This vote was on the nomination of Patricia Smith to be solicitor of the Labor Department, the agency’s top lawyer.
Republicans had threatened to hold up her consideration indefinitely with a filibuster, causing Senate Majority Harry Reid, D-Nev., to file what is known as a “cloture motion,” which, in essence, is a vote on bringing debate on an issue to a close.
If the Senate votes to “invoke cloture” – or bring debate to a close – then lawmakers must either hold a vote on the legislation, amendment or motion in question, or move on to other business. This type of motion is most often called on contentious legislation where the leadership is concerned that consideration could be held up indefinitely by a handful of senators.

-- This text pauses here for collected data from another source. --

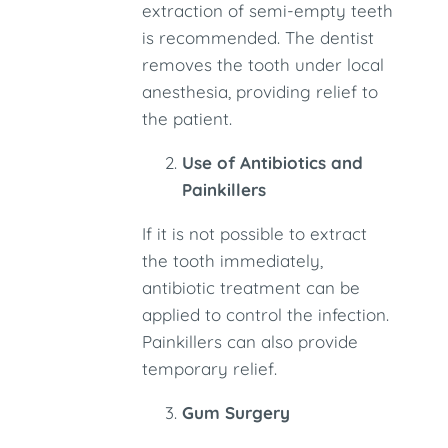
extraction of semi-empty teeth
is recommended. The dentist
removes the tooth under local
anesthesia, providing relief to
the patient.
Use of Antibiotics and
Painkillers
If it is not possible to extract
the tooth immediately,
antibiotic treatment can be
applied to control the infection.
Painkillers can also provide
temporary relief.
Gum Surgery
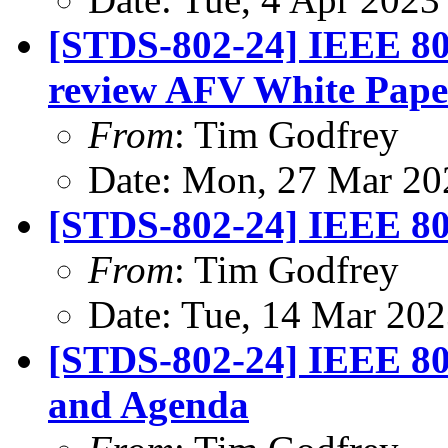
[STDS-802-24] IEEE 802
review AFV White Pape
From
: Tim Godfrey
Date: Mon, 27 Mar 20
[STDS-802-24] IEEE 80
From
: Tim Godfrey
Date: Tue, 14 Mar 20
[STDS-802-24] IEEE 80
and Agenda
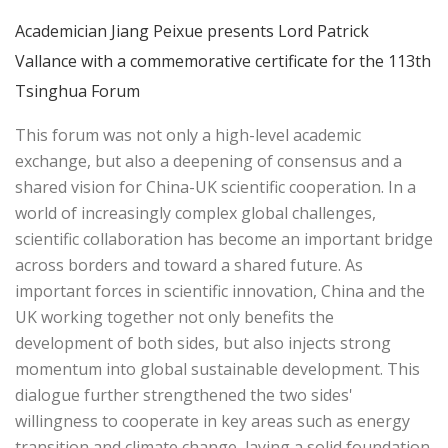
Academician Jiang Peixue presents Lord Patrick
Vallance with a commemorative certificate for the 113th
Tsinghua Forum
This forum was not only a high-level academic
exchange, but also a deepening of consensus and a
shared vision for China-UK scientific cooperation. In a
world of increasingly complex global challenges,
scientific collaboration has become an important bridge
across borders and toward a shared future. As
important forces in scientific innovation, China and the
UK working together not only benefits the
development of both sides, but also injects strong
momentum into global sustainable development. This
dialogue further strengthened the two sides'
willingness to cooperate in key areas such as energy
transition and climate change, laying a solid foundation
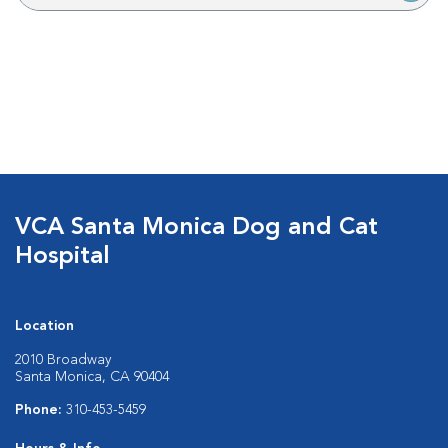
VCA Santa Monica Dog and Cat
Hospital
Location
2010 Broadway
Santa Monica, CA 90404
Phone:
310-453-5459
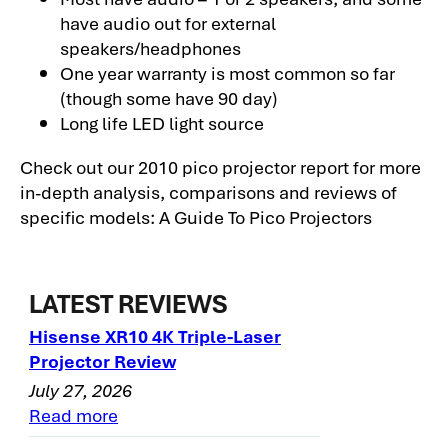
have audio out for external
speakers/headphones
One year warranty is most common so far
(though some have 90 day)
Long life LED light source
Check out our 2010 pico projector report for more
in-depth analysis, comparisons and reviews of
specific models: A Guide To Pico Projectors
LATEST REVIEWS
Hisense XR10 4K Triple-Laser
Projector Review
July 27, 2026
Read more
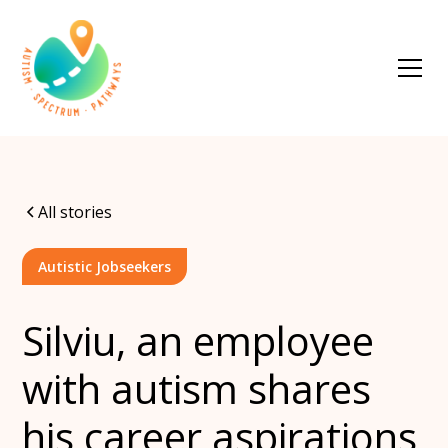
All stories
Autistic Jobseekers
Silviu, an employee
with autism shares
his career aspirations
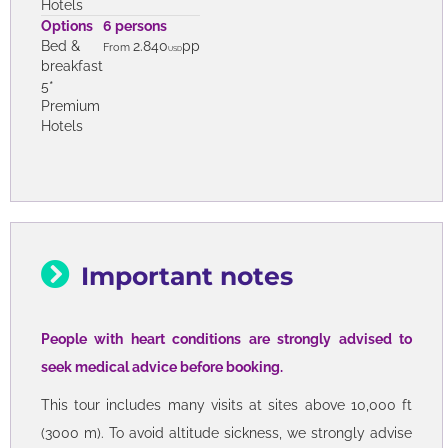
Premium
Hotels
Options
6 persons
Bed &
2.160
pp
From
USD
breakfast
4*
Premium
Hotels
Options
6 persons
Bed &
2.840
pp
From
USD
breakfast
5*
Premium
Hotels
Important notes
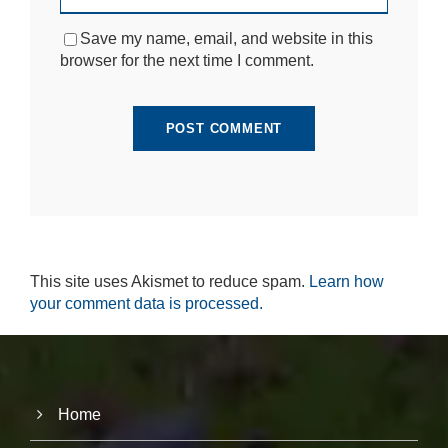
si
te
Save my name, email, and website in this
to
browser for the next time I comment.
fu
n
ct
io
n.
S
t
a
ti
st
This site uses Akismet to reduce spam.
Learn how
ic
your comment data is processed.
s
In
o
r
d
e
Home
r
fo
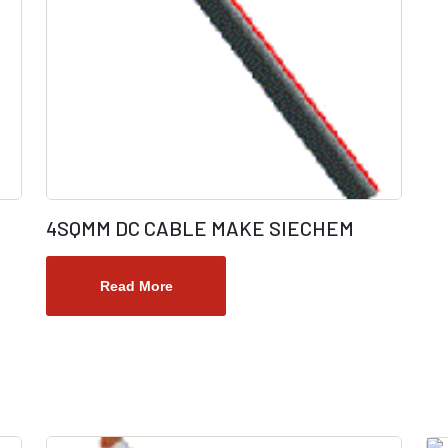
4SQMM DC CABLE MAKE SIECHEM
Read More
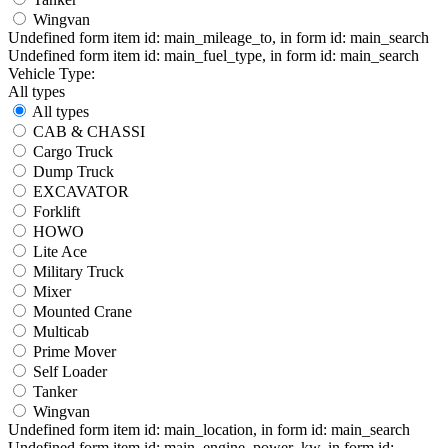
Wingvan
Undefined form item id: main_mileage_to, in form id: main_search
Undefined form item id: main_fuel_type, in form id: main_search
Vehicle Type:
All types
All types
CAB & CHASSI
Cargo Truck
Dump Truck
EXCAVATOR
Forklift
HOWO
Lite Ace
Military Truck
Mixer
Mounted Crane
Multicab
Prime Mover
Self Loader
Tanker
Wingvan
Undefined form item id: main_location, in form id: main_search
Undefined form item id: main_engine_power_kw, in form id:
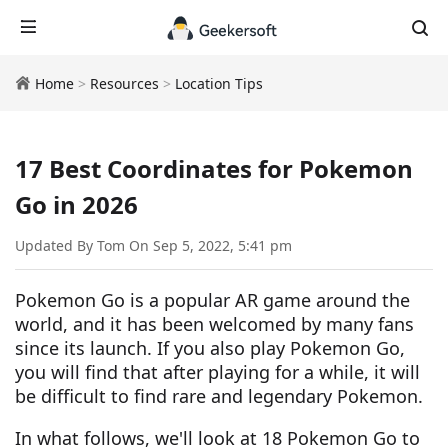
Home
>
Resources
>
Location Tips
17 Best Coordinates for Pokemon
Go in 2026
Updated By Tom On Sep 5, 2022, 5:41 pm
Pokemon Go is a popular AR game around the
world, and it has been welcomed by many fans
since its launch. If you also play Pokemon Go,
you will find that after playing for a while, it will
be difficult to find rare and legendary Pokemon.
In what follows, we'll look at 18 Pokemon Go to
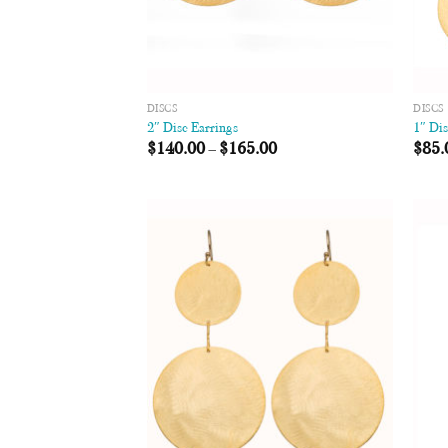
DISCS
DISCS
2″ Disc Earrings
1″ Di
$
140.00
–
$
165.00
$
85.
Add to
Wishlist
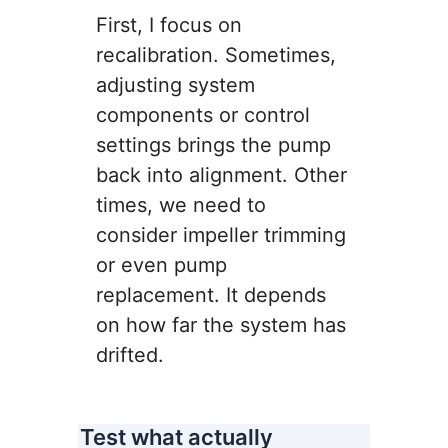
First, I focus on
recalibration. Sometimes,
adjusting system
components or control
settings brings the pump
back into alignment. Other
times, we need to
consider impeller trimming
or even pump
replacement. It depends
on how far the system has
drifted.
Test what actually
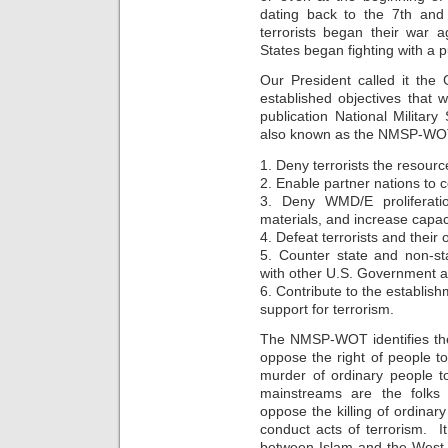
dating back to the 7th and
terrorists began their war a
States began fighting with a p
Our President called it t
established objectives that 
publication National Military
also known as the NMSP-WO
1. Deny terrorists the resour
2. Enable partner nations to c
3. Deny WMD/E proliferatio
materials, and increase cap
4. Defeat terrorists and their 
5. Counter state and non-sta
with other U.S. Government a
6. Contribute to the establish
support for terrorism.
The NMSP-WOT identifies the
oppose the right of people t
murder of ordinary people t
mainstreams are the folks
oppose the killing of ordinary
conduct acts of terrorism. It
between Islam and the West 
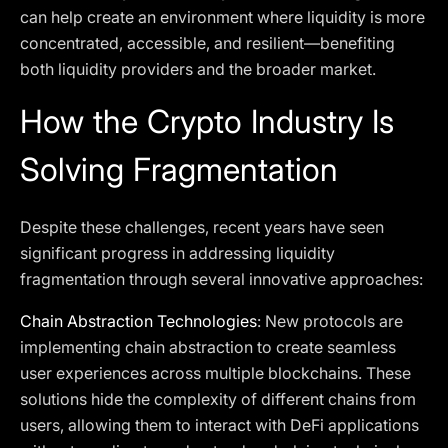
can help create an environment where liquidity is more
concentrated, accessible, and resilient—benefiting
both liquidity providers and the broader market.
How the Crypto Industry Is
Solving Fragmentation
Despite these challenges, recent years have seen
significant progress in addressing liquidity
fragmentation through several innovative approaches:
Chain Abstraction Technologies
: New protocols are
implementing chain abstraction to create seamless
user experiences across multiple blockchains. These
solutions hide the complexity of different chains from
users, allowing them to interact with DeFi applications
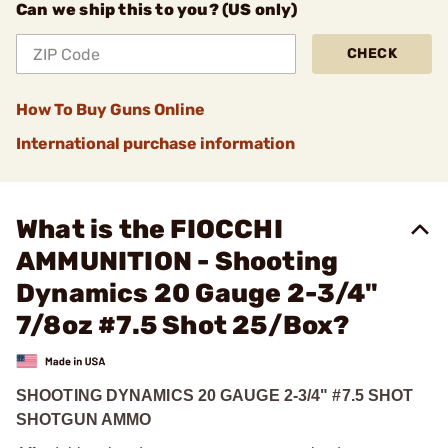
Can we ship this to you? (US only)
CHECK
How To Buy Guns Online
International purchase information
What is the FIOCCHI
AMMUNITION - Shooting
Dynamics 20 Gauge 2-3/4"
7/8oz #7.5 Shot 25/Box?
SHOOTING DYNAMICS 20 GAUGE 2-3/4" #7.5 SHOT
SHOTGUN AMMO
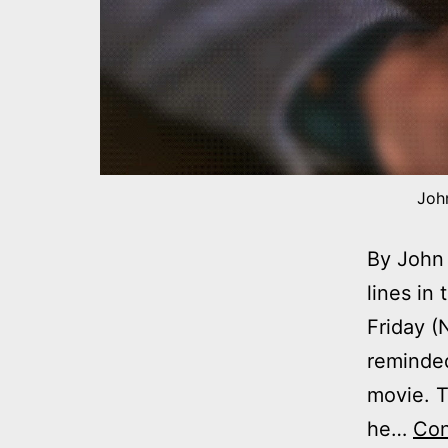
John
By John 
lines in
Friday (
reminded
movie. T
he…
Con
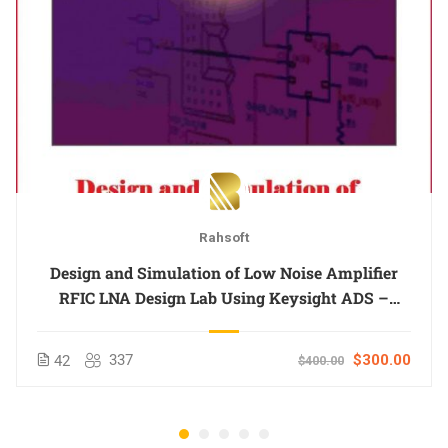
Rahsoft
Design and Simulation of Low Noise Amplifier
RFIC LNA Design Lab Using Keysight ADS –
RAHRF527
337
$300.00
42
$400.00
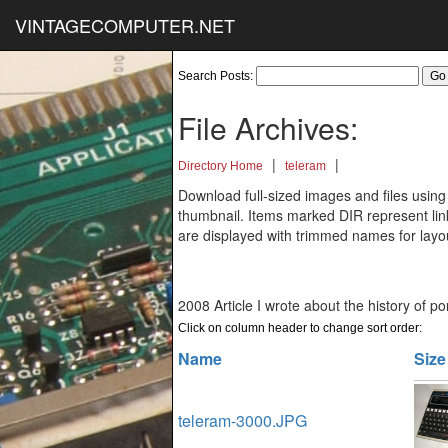
VINTAGECOMPUTER.NET
Search Posts:
File Archives:
|
|
Directory Home
teleram
Download full-sized images and files using
thumbnail. Items marked DIR represent links
are displayed with trimmed names for layo
2008 Article I wrote about the history of p
Click on column header to change sort order:
Name
Size
teleram-3000.JPG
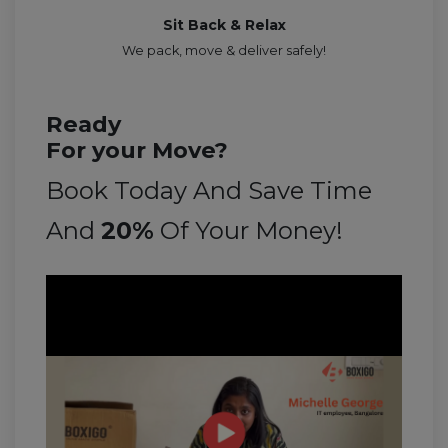
Sit Back & Relax
We pack, move & deliver safely!
Ready
For your Move?
Book Today And Save Time
And
20%
Of Your Money!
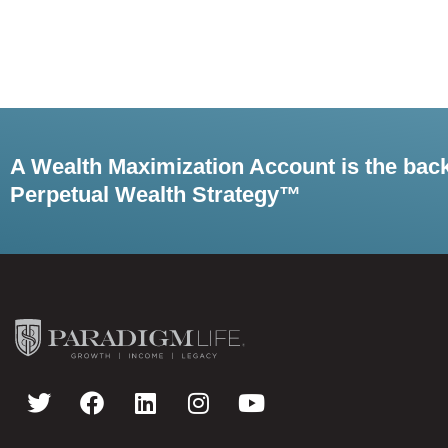
A Wealth Maximization Account is the bac
Perpetual Wealth Strategy™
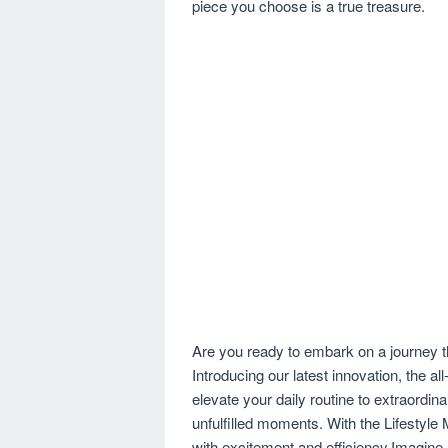
piece you choose is a true treasure.
Are you ready to embark on a journey t
Introducing our latest innovation, the a
elevate your daily routine to extraordi
unfulfilled moments. With the Lifesty
with excitement and efficiency.Imagine a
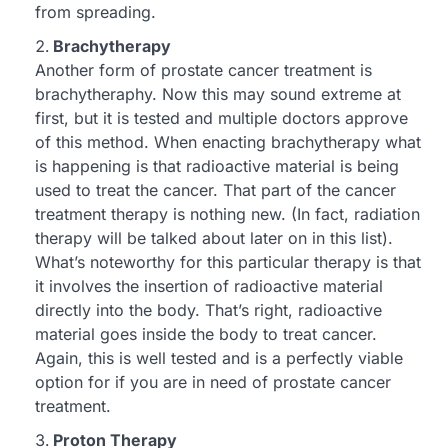
from spreading.
Brachytherapy
Another form of prostate cancer treatment is
brachytheraphy. Now this may sound extreme at
first, but it is tested and multiple doctors approve
of this method. When enacting brachytherapy what
is happening is that radioactive material is being
used to treat the cancer. That part of the cancer
treatment therapy is nothing new. (In fact, radiation
therapy will be talked about later on in this list).
What’s noteworthy for this particular therapy is that
it involves the insertion of radioactive material
directly into the body. That’s right, radioactive
material goes inside the body to treat cancer.
Again, this is well tested and is a perfectly viable
option for if you are in need of prostate cancer
treatment.
Proton Therapy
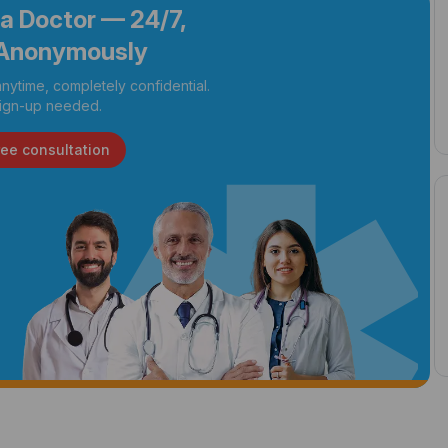
 a Doctor — 24/7,
Anonymously
nytime, completely confidential.
ign-up needed.
ree consultation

In Smith’s case, Republicans, in particular Mike Enzi, R-Wyo., were concerned about Smith’s involvement in a New York state program to combat labor law violations. Enzi, who has questioned her about how she oversaw the program, also accused her of giving the Senate inaccurate statements related to her involvement in the program.
Enzi was especially concerned about whether Smith had helped complainants find violations of the law that could be used to bring actions against businesses.
As the Labor department’s solicitor, Smith would head up the office that provides legal services to the agency, including overseeing how labor laws are applied across the country. Smith’s employment history includes several jobs litigating labor law cases, including for the New York attorney general’s office. She also has worked or several legal aid groups, focused on labor law.
“Patricia Smith--Commissioner Smith, I should say--is an accomplished attorney with a detailed knowledge of our labor laws and a deep commitment to improving the lives of working families. At present, she is commissioner of the New York Department of Labor. Since becoming commissioner of the New York Department of Labor, she has played a prominent role in helping New York's working families weather the current economic crisis,” said Tom Harkin, D-Iowa.
Smith was one of dozens of appointments held up by Republicans over various concerns. President Obama, frustrated with lack of progress, threatened to exercise his power to appoint people without requiring them to be confirmed while the Senate is recessed, known as “recess appointments.” Yielding to this threat, Republicans yielded their opposition to several people, including Smith, feeling it was preferable to have a fuller debate and vote.
By a vote of 60-32, the motion to bring debate to a close was adopted. Every Democrat present voted to bring debate to a close. Every Republican present voted against bringing debate to a close. The end result is that debate on the nomination of Patricia Smith to be the Labor Department’s top lawyer was closed off, and the Senate proceeded to a final vote on her nomination (see vote 18).